AIM OF THE EXERCISE
Take the records below from their first line to the line with "middle tip: (165, 125)", and restate those lines word for word.

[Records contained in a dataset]
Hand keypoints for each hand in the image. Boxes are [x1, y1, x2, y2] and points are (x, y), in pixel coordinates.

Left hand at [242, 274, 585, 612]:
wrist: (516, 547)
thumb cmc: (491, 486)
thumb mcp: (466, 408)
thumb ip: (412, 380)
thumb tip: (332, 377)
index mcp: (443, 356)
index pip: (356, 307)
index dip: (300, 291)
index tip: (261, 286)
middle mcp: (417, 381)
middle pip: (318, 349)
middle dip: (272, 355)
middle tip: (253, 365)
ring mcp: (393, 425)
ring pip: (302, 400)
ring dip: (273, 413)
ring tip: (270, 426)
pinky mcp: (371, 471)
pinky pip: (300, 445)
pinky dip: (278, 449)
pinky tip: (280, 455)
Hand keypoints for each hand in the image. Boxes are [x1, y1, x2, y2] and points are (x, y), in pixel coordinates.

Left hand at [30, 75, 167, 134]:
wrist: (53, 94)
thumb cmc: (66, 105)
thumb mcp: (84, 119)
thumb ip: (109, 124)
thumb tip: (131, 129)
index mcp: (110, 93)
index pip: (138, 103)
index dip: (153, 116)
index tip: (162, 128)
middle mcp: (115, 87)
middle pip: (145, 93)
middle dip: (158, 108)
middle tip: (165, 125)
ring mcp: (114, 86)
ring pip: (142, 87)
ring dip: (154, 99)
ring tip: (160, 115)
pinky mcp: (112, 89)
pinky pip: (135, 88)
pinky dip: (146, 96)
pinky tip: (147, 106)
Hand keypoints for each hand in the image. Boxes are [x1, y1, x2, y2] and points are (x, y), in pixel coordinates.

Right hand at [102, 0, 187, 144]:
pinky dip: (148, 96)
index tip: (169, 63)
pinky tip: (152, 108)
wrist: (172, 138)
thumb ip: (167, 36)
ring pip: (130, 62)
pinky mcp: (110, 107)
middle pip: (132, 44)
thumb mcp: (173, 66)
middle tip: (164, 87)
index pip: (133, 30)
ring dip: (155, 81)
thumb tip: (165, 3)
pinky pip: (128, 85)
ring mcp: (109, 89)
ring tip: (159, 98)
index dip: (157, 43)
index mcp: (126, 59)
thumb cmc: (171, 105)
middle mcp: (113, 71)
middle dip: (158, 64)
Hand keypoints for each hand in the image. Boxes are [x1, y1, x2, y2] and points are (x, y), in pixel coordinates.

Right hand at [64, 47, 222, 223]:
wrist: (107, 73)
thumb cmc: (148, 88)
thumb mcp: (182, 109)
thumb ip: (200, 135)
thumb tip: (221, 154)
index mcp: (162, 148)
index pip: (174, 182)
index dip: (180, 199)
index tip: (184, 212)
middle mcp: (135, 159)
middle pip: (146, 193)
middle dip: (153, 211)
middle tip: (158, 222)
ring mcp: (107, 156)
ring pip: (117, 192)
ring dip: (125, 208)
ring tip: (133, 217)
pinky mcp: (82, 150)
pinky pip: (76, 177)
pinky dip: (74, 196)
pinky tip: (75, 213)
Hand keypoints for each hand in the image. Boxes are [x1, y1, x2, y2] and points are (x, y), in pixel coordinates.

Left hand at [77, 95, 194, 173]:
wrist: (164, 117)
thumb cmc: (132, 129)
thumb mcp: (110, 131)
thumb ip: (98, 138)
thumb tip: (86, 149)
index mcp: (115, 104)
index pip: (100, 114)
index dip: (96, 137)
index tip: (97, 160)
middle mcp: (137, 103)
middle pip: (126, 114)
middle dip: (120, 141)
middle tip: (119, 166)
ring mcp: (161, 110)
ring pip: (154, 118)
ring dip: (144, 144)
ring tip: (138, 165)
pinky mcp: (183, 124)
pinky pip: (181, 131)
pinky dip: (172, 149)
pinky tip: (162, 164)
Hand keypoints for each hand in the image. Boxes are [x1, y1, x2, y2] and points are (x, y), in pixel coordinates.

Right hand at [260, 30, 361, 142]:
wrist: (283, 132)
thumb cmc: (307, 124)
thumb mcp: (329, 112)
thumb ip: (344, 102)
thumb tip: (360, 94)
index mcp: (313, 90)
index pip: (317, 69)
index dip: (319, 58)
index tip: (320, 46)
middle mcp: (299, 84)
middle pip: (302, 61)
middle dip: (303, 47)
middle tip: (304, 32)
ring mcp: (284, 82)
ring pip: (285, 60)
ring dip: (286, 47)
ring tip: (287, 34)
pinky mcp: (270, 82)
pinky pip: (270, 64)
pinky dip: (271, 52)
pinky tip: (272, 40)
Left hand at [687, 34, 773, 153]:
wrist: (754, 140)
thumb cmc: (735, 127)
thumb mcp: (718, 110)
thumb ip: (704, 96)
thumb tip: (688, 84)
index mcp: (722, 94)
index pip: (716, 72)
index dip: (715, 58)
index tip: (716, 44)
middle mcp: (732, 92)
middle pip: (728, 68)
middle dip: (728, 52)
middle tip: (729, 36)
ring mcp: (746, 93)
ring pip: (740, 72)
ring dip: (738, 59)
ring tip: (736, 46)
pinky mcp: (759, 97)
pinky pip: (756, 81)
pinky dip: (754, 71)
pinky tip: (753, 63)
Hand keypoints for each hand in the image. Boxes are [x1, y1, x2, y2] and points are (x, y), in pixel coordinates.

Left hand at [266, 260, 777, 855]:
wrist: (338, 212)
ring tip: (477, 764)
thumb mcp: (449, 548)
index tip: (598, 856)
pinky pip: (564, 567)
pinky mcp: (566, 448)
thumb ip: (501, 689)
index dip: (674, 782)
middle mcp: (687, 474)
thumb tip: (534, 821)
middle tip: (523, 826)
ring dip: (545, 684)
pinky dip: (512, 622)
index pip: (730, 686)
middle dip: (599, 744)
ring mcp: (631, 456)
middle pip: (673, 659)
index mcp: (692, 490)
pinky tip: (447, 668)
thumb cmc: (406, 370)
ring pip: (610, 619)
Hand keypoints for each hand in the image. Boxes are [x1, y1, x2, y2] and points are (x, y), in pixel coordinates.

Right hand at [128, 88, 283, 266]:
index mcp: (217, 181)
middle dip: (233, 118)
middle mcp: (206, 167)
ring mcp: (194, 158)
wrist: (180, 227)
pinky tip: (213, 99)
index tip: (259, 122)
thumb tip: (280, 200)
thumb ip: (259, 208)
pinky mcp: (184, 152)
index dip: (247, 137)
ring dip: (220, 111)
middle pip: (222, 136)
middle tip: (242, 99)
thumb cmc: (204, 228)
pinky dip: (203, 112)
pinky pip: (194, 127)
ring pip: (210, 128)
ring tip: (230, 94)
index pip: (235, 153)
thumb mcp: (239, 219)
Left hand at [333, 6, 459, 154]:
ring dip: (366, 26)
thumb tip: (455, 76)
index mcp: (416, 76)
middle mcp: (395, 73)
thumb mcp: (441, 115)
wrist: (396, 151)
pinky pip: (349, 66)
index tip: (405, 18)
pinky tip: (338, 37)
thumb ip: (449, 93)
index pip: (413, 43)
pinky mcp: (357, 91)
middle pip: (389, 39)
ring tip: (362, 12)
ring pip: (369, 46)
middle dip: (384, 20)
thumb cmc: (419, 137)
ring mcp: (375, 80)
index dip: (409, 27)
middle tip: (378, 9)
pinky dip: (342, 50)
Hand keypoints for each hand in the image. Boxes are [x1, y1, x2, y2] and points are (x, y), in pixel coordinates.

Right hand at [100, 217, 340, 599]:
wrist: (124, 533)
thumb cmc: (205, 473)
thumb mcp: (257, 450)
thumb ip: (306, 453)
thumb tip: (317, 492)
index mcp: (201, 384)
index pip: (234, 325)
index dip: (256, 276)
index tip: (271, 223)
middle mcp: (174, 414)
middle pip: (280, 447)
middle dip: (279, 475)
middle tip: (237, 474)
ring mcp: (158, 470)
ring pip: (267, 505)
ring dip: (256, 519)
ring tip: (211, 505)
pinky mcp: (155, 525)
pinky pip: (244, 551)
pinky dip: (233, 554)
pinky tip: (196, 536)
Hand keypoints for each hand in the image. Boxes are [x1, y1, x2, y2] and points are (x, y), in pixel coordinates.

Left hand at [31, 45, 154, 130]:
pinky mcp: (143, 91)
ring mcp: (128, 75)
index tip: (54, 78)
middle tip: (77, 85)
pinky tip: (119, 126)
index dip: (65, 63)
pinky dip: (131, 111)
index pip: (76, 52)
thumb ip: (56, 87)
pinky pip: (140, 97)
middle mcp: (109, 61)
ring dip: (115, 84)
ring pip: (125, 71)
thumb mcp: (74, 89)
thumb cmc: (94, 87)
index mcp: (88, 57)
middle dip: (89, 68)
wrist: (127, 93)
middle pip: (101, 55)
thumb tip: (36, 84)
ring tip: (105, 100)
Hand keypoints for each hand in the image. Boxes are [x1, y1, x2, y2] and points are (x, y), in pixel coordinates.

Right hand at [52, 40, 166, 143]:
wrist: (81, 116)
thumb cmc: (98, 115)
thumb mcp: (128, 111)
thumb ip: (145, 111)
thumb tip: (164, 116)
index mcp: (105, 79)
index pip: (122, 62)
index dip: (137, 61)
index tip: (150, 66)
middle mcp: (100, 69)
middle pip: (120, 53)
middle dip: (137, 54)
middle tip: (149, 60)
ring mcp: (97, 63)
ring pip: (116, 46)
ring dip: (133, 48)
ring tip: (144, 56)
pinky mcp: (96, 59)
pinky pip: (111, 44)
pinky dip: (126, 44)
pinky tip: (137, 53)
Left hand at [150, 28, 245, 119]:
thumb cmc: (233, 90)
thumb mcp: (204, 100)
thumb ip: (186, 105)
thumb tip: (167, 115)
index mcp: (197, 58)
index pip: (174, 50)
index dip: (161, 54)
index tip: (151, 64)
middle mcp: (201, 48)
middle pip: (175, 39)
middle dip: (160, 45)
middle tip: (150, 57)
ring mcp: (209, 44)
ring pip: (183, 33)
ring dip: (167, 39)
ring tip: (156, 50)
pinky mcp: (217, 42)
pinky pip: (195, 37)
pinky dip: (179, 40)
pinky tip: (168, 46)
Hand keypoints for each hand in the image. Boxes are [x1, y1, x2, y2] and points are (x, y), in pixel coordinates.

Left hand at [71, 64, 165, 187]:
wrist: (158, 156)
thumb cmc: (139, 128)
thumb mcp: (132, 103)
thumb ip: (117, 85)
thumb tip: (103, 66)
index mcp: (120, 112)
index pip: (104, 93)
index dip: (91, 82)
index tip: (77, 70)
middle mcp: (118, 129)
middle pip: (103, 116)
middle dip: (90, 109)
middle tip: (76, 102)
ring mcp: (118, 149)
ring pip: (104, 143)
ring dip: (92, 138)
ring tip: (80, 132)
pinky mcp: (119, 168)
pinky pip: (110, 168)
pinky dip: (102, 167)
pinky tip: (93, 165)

EXERCISE OUTPUT
Hand keypoints for each hand in the image. Boxes are [x1, y1, x2, y2] and points are (x, y), in pixel coordinates.

Left hand at [242, 274, 585, 612]:
wrist: (516, 547)
thumb cmc: (491, 486)
thumb mcp: (466, 408)
thumb ip: (412, 380)
thumb tip: (332, 377)
index mcp: (443, 356)
index pip: (356, 307)
index dip: (300, 291)
index tip: (261, 286)
middle mcp: (417, 381)
middle pip: (318, 349)
middle dip: (272, 355)
middle tip: (253, 365)
ring mcp: (393, 425)
ring pip: (302, 400)
ring dip: (273, 413)
ring tip: (270, 426)
pinky mcp: (371, 471)
pinky pip: (300, 445)
pinky dip: (278, 449)
pinky tip: (280, 455)
Hand keypoints for each hand in the image. Boxes are [x1, y1, x2, y2] and points are (x, y), in pixel coordinates.

Left hand at [30, 75, 167, 134]:
wrist: (53, 94)
thumb cmc: (66, 105)
thumb mcp: (84, 119)
thumb ip: (109, 124)
thumb tip: (131, 129)
index mcp: (110, 93)
index pip: (138, 103)
index dip: (153, 116)
index tip: (162, 128)
middle mcp: (115, 87)
middle pip: (145, 93)
middle dip: (158, 108)
middle tip: (165, 125)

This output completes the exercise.